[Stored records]

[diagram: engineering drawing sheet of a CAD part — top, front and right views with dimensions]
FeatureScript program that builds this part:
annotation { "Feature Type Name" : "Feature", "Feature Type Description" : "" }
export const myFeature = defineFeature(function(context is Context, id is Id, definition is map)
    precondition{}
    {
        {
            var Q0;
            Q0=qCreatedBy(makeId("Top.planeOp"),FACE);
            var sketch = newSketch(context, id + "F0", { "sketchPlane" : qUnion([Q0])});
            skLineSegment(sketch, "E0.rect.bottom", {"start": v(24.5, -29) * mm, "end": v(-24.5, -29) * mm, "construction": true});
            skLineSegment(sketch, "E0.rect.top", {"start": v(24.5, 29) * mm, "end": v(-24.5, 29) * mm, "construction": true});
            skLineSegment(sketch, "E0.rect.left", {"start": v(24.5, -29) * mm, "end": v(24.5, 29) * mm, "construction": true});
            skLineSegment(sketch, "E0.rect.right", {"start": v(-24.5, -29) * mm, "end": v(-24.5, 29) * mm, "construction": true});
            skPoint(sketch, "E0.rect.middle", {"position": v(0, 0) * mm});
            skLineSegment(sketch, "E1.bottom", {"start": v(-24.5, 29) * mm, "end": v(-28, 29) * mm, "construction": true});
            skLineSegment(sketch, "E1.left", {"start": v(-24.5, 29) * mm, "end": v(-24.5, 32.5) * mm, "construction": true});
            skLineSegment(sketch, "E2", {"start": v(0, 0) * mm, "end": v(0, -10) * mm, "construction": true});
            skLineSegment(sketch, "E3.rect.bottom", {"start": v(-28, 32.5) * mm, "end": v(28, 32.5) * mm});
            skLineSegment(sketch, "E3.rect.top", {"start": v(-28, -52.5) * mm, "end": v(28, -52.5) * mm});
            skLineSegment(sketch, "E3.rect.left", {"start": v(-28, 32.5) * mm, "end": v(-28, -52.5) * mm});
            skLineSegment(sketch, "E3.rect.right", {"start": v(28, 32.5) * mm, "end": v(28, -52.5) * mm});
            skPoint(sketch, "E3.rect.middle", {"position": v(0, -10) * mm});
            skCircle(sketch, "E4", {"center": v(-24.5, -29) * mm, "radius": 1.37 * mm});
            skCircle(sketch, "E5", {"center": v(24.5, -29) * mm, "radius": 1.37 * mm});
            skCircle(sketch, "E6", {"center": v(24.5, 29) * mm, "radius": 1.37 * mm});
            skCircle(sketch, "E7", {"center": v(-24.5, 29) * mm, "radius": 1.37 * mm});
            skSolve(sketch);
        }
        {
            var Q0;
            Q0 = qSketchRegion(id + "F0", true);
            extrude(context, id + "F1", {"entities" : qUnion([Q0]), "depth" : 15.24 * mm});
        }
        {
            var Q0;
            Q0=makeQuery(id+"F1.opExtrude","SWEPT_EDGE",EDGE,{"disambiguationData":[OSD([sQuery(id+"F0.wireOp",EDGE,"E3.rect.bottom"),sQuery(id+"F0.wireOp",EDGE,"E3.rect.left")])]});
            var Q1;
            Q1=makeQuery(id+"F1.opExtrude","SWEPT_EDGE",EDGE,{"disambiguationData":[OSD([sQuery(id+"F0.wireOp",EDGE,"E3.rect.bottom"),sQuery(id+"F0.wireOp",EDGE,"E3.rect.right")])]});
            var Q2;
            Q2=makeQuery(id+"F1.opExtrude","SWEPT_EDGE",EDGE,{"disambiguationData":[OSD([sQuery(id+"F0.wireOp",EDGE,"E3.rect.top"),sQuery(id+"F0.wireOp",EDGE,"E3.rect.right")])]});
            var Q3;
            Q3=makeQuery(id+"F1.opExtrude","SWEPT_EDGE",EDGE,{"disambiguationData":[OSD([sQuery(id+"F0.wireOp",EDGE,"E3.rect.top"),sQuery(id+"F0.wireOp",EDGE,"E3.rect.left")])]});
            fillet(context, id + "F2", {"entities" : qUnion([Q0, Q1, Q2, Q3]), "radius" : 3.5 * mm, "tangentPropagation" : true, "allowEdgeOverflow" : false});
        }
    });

SHORT PROBLEM
Find each line above that contains the string "center" and copy those lines out in full.

OUTPUT FOR THIS TASK
            skCircle(sketch, "E4", {"center": v(-24.5, -29) * mm, "radius": 1.37 * mm});
            skCircle(sketch, "E5", {"center": v(24.5, -29) * mm, "radius": 1.37 * mm});
            skCircle(sketch, "E6", {"center": v(24.5, 29) * mm, "radius": 1.37 * mm});
            skCircle(sketch, "E7", {"center": v(-24.5, 29) * mm, "radius": 1.37 * mm});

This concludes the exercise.